You can handle taking this kind of photo all by yourself. MIOPS Smart+ self-timer mode will be your usher along with the photoshoot. With the Smart+ mobile app, you can set your camera to get ready for a long exposure shot remotely and easily!
Take impossible photos by turning your camera into a high-speed capture device!
We placed the LED light on the ceiling and attached a weight to it. When the photographer turned the LED strip light around him, he captured the trails and parallel circles the light left behind in the air.
Smart+ was mounted to the camera and the camera was placed with a Manfrotto tripod in front of the photographer. When the camera was in BULB mode we connected the Smart+ via its mobile app. Then on the app, the Self Timer & Timed was opened.

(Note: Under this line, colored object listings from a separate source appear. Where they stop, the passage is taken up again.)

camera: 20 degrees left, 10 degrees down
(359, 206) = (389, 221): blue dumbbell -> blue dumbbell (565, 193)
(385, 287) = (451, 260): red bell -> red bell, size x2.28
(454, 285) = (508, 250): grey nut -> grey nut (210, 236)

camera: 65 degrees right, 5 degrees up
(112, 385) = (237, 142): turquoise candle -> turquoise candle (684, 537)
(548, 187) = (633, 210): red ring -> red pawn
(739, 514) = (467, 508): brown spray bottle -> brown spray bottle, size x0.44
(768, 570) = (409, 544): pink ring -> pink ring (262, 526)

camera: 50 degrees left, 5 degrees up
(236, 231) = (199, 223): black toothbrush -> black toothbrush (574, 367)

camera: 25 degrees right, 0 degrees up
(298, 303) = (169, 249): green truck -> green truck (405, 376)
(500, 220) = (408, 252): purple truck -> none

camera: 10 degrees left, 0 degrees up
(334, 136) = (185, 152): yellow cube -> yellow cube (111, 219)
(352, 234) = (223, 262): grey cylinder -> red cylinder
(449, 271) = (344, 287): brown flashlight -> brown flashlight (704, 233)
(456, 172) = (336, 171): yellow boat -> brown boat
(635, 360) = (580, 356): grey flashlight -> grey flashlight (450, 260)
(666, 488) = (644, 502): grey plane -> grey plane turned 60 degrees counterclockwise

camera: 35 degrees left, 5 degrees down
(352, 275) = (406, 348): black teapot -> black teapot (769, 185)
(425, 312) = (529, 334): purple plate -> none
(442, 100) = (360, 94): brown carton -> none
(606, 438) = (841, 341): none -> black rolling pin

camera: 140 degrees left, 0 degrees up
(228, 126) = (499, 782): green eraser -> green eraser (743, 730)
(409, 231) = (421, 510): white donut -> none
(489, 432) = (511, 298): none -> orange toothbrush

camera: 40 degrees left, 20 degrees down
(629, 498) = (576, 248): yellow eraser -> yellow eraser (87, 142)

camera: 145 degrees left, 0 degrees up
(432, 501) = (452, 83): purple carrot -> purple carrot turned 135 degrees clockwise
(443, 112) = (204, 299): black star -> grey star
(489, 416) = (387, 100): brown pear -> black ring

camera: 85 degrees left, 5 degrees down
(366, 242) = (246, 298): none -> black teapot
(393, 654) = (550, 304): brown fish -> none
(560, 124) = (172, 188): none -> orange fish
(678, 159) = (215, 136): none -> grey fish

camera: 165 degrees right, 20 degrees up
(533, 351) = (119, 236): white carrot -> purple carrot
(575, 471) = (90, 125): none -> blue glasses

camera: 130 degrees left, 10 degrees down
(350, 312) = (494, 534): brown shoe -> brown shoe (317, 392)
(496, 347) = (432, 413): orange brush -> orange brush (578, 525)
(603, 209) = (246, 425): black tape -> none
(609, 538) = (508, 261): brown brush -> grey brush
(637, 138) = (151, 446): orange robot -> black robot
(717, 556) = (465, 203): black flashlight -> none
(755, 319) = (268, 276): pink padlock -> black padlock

This mode is used to trigger the camera during the self-timer parameter value. First, you need to set time-release parameters and let the Smart+ do the rest of it.
We set the time-release parameter to 4 seconds. Right after the photographer began to turn the LED strip that hung from the ceiling around him, he started the Smart+ Self-Timer mode from the mobile app. While he was arranging his posture within a 5 seconds self-timer period, later the camera began to shoot.
For 4 seconds, the camera continued to take photographs of the strip's parallel movements, which looked like a light tree. After 4 seconds the long exposure shot was completed and we achieved a perfect long exposure light tree photo! Please take a look at the final footage and tell us your thoughts.
Definitely Try This at Home, It’s really fun!
If long exposure photography is your favorite, take a LED strip, hang it on the ceiling, and with Smart+ Self-Timer mode create the most beautiful light tree photograph. If you’re alone it’s no problem. Mount your camera, set the parameters correctly and enjoy your photo shoot.